# TASK TO CARRY OUT
Each record must be reproduced exactly as it is shown.

[Entries taken from a collection]
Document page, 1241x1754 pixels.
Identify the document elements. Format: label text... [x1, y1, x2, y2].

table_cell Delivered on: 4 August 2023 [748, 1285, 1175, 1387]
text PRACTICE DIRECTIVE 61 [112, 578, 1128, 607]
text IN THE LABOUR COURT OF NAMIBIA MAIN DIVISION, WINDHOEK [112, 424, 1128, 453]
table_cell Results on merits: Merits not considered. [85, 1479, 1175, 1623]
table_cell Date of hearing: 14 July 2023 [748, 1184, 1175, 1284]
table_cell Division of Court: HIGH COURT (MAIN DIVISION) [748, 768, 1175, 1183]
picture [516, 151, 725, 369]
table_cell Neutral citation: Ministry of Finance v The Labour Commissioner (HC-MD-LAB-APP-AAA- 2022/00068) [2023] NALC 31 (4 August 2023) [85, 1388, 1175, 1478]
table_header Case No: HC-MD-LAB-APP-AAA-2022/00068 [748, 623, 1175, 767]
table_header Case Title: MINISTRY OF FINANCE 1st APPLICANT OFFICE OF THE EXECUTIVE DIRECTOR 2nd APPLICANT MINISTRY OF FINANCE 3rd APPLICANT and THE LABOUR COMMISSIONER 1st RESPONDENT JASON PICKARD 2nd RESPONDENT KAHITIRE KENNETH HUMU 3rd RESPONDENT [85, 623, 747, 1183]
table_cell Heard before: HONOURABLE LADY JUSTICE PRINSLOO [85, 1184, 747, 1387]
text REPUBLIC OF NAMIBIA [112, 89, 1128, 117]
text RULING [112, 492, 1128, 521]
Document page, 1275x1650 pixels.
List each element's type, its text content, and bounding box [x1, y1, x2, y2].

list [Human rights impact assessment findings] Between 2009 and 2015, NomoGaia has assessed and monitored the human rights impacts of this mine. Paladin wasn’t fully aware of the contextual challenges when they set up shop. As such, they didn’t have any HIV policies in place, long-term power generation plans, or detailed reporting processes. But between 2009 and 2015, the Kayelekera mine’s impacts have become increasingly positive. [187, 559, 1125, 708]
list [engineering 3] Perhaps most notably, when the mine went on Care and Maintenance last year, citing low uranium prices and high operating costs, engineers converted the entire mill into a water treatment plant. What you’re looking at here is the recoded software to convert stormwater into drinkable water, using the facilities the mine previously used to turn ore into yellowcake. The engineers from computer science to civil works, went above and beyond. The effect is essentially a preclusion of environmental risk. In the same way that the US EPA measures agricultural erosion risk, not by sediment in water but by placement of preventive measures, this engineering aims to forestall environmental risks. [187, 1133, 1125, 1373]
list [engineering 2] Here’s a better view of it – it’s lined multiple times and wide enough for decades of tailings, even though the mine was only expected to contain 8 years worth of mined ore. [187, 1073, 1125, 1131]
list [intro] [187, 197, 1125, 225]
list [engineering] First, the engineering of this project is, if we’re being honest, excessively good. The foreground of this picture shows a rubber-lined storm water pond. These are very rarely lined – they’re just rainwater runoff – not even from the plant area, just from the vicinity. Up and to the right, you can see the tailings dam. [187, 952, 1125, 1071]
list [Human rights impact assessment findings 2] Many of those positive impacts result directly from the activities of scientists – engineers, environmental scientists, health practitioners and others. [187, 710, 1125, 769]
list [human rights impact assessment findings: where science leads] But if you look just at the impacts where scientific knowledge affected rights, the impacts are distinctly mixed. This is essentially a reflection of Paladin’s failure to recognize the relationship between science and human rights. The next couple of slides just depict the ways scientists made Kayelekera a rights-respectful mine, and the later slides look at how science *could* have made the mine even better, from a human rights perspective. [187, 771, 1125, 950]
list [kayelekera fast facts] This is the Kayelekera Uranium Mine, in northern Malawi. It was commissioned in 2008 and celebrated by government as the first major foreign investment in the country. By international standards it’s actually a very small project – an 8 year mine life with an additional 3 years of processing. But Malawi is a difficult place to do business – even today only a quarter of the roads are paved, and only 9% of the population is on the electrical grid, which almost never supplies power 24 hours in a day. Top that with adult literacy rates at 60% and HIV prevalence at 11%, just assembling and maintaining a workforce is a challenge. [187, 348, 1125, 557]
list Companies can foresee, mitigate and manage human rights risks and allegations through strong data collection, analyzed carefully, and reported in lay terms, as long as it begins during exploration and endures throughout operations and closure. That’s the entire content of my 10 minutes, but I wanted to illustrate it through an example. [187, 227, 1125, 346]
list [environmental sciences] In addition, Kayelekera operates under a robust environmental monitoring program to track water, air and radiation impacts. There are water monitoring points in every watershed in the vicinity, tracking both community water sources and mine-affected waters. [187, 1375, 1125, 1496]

# WRITTEN REPLY
Document page, 1241x1754 pixels.
Identify the document elements. Format: label text... [x1, y1, x2, y2].

table_cell Delivered on: 4 August 2023 [748, 1285, 1175, 1387]
text PRACTICE DIRECTIVE 61 [112, 578, 1128, 607]
text IN THE LABOUR COURT OF NAMIBIA MAIN DIVISION, WINDHOEK [112, 424, 1128, 453]
table_cell Results on merits: Merits not considered. [85, 1479, 1175, 1623]
table_cell Date of hearing: 14 July 2023 [748, 1184, 1175, 1284]
table_cell Division of Court: HIGH COURT (MAIN DIVISION) [748, 768, 1175, 1183]
picture [516, 151, 725, 369]
table_cell Neutral citation: Ministry of Finance v The Labour Commissioner (HC-MD-LAB-APP-AAA- 2022/00068) [2023] NALC 31 (4 August 2023) [85, 1388, 1175, 1478]
table_header Case No: HC-MD-LAB-APP-AAA-2022/00068 [748, 623, 1175, 767]
table_header Case Title: MINISTRY OF FINANCE 1st APPLICANT OFFICE OF THE EXECUTIVE DIRECTOR 2nd APPLICANT MINISTRY OF FINANCE 3rd APPLICANT and THE LABOUR COMMISSIONER 1st RESPONDENT JASON PICKARD 2nd RESPONDENT KAHITIRE KENNETH HUMU 3rd RESPONDENT [85, 623, 747, 1183]
table_cell Heard before: HONOURABLE LADY JUSTICE PRINSLOO [85, 1184, 747, 1387]
text REPUBLIC OF NAMIBIA [112, 89, 1128, 117]
text RULING [112, 492, 1128, 521]
Document page, 1275x1650 pixels.
List each element's type, its text content, and bounding box [x1, y1, x2, y2].

list [Human rights impact assessment findings] Between 2009 and 2015, NomoGaia has assessed and monitored the human rights impacts of this mine. Paladin wasn’t fully aware of the contextual challenges when they set up shop. As such, they didn’t have any HIV policies in place, long-term power generation plans, or detailed reporting processes. But between 2009 and 2015, the Kayelekera mine’s impacts have become increasingly positive. [187, 559, 1125, 708]
list [engineering 3] Perhaps most notably, when the mine went on Care and Maintenance last year, citing low uranium prices and high operating costs, engineers converted the entire mill into a water treatment plant. What you’re looking at here is the recoded software to convert stormwater into drinkable water, using the facilities the mine previously used to turn ore into yellowcake. The engineers from computer science to civil works, went above and beyond. The effect is essentially a preclusion of environmental risk. In the same way that the US EPA measures agricultural erosion risk, not by sediment in water but by placement of preventive measures, this engineering aims to forestall environmental risks. [187, 1133, 1125, 1373]
list [engineering 2] Here’s a better view of it – it’s lined multiple times and wide enough for decades of tailings, even though the mine was only expected to contain 8 years worth of mined ore. [187, 1073, 1125, 1131]
list [intro] [187, 197, 1125, 225]
list [engineering] First, the engineering of this project is, if we’re being honest, excessively good. The foreground of this picture shows a rubber-lined storm water pond. These are very rarely lined – they’re just rainwater runoff – not even from the plant area, just from the vicinity. Up and to the right, you can see the tailings dam. [187, 952, 1125, 1071]
list [Human rights impact assessment findings 2] Many of those positive impacts result directly from the activities of scientists – engineers, environmental scientists, health practitioners and others. [187, 710, 1125, 769]
list [human rights impact assessment findings: where science leads] But if you look just at the impacts where scientific knowledge affected rights, the impacts are distinctly mixed. This is essentially a reflection of Paladin’s failure to recognize the relationship between science and human rights. The next couple of slides just depict the ways scientists made Kayelekera a rights-respectful mine, and the later slides look at how science *could* have made the mine even better, from a human rights perspective. [187, 771, 1125, 950]
list [kayelekera fast facts] This is the Kayelekera Uranium Mine, in northern Malawi. It was commissioned in 2008 and celebrated by government as the first major foreign investment in the country. By international standards it’s actually a very small project – an 8 year mine life with an additional 3 years of processing. But Malawi is a difficult place to do business – even today only a quarter of the roads are paved, and only 9% of the population is on the electrical grid, which almost never supplies power 24 hours in a day. Top that with adult literacy rates at 60% and HIV prevalence at 11%, just assembling and maintaining a workforce is a challenge. [187, 348, 1125, 557]
list Companies can foresee, mitigate and manage human rights risks and allegations through strong data collection, analyzed carefully, and reported in lay terms, as long as it begins during exploration and endures throughout operations and closure. That’s the entire content of my 10 minutes, but I wanted to illustrate it through an example. [187, 227, 1125, 346]
list [environmental sciences] In addition, Kayelekera operates under a robust environmental monitoring program to track water, air and radiation impacts. There are water monitoring points in every watershed in the vicinity, tracking both community water sources and mine-affected waters. [187, 1375, 1125, 1496]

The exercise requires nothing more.